*Action item A*.
Translate this sentence from the comments on fireproof buildings into Spanish: "We can’t thank our firefighters enough for the great job they do, saving lives and saving property."
*Action item B*.
Reproduce the passage of the comments on fireproof buildings between "Or say anything" and "bookshelves etc etc.", inclusive.

*Selected text*.
┄┄┄┄┄┄┄┄┄┄┄┄┄┄┄┄┄┄┄┄
Thank you for a clear, and to my understanding absolutely correct, summary of a confusing term.
Meanwhile, prayers for the injured, gratitude for the Firefighters, and hope that the investigation will reveal useful information to avoid a repeat.
Or, it’s a classification of a building that has certain design features and safeguards that, properly implemented, limit damage to the apartment in question.
We can’t thank our firefighters enough for the great job they do, saving lives and saving property.
Sadly, much like what happened in Brooklyn on Sunday morning, not always able to save themselves.
When you see a firetruck go by, please keep a good thought for their safety and the safety of the people that, hopefully, will come out of such a tragic situation in in good health.
Fireproof, eh?
If you have say mounds of paper in a fireproof apartment the paper will burn causing damage and injury.
Or say anything non-fireproof that everyone has in their homes, from curtains to towels to piano music to kids’ school supplies to books on wooden bookshelves etc etc.
Poor person who was injured, we hope they will be ok.
I do believe that “fireproof building” means that the construction of the building is such that the spread of a fire in any one apartment will not breach the walls and spread to other locations (all doors being shut tight behind those fleeing the flames, of course).
Does anyone know why these buildings are fireproof, and Park West Village buildings are not? I believe they were built at the same tim by the same developer, so it seems odd.
Does know if the injured person is safe now?
┄┄┄┄┄┄┄┄┄┄┄┄┄┄┄┄┄┄┄┄
*Provided data*.
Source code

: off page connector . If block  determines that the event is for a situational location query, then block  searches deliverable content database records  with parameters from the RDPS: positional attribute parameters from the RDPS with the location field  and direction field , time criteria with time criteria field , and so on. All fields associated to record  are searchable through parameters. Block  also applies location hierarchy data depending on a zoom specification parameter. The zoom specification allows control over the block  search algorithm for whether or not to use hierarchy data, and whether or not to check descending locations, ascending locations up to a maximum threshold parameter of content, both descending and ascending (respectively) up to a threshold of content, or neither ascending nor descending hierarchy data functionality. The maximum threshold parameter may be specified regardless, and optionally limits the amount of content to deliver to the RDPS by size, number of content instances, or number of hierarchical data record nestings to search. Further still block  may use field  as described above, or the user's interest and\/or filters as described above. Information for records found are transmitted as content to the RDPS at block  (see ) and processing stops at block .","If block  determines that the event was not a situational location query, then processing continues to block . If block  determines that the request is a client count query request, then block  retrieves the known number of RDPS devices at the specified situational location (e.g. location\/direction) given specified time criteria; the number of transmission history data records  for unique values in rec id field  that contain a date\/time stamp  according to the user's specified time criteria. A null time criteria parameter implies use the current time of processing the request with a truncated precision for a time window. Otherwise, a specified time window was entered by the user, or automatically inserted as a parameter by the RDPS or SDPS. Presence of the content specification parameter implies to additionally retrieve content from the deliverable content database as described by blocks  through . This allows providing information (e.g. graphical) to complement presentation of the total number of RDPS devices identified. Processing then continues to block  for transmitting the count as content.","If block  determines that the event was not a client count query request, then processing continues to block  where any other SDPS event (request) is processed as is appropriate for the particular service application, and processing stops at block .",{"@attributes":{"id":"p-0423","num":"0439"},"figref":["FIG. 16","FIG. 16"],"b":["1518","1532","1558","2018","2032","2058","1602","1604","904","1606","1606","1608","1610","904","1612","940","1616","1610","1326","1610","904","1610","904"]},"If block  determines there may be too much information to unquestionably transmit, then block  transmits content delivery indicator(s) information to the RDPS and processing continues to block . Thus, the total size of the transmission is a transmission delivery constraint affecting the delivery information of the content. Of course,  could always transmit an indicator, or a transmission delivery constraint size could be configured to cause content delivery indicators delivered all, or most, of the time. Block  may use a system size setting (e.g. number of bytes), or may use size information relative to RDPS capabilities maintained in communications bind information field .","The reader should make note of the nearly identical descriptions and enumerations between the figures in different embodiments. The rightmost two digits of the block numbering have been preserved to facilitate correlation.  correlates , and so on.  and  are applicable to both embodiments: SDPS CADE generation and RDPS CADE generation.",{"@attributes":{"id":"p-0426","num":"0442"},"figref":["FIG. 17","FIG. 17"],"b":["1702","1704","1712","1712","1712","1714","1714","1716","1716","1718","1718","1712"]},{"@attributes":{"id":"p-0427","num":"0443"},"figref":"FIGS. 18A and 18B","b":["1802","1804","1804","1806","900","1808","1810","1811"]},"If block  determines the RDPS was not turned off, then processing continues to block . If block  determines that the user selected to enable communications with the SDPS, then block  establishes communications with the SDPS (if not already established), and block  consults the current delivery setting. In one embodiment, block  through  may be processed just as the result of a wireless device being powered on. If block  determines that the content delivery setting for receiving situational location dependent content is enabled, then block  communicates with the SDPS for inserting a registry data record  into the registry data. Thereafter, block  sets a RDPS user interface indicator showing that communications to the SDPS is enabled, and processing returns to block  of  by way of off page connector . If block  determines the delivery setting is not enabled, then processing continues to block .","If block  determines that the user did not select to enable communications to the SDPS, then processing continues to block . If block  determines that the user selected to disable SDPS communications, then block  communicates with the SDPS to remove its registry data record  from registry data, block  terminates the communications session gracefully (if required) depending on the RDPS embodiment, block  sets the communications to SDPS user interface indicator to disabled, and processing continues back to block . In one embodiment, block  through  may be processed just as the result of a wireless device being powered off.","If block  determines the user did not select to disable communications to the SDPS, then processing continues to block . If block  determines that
┄┄┄┄┄┄┄┄┄┄┄┄┄┄┄┄┄┄┄┄
*Problem solution A*.
No podemos agradecer lo suficiente a nuestros bomberos por el gran trabajo que hacen, salvando vidas y salvando propiedades.

*Problem solution B*.
Or say anything non-fireproof that everyone has in their homes, from curtains to towels to piano music to kids’ school supplies to books on wooden bookshelves etc etc.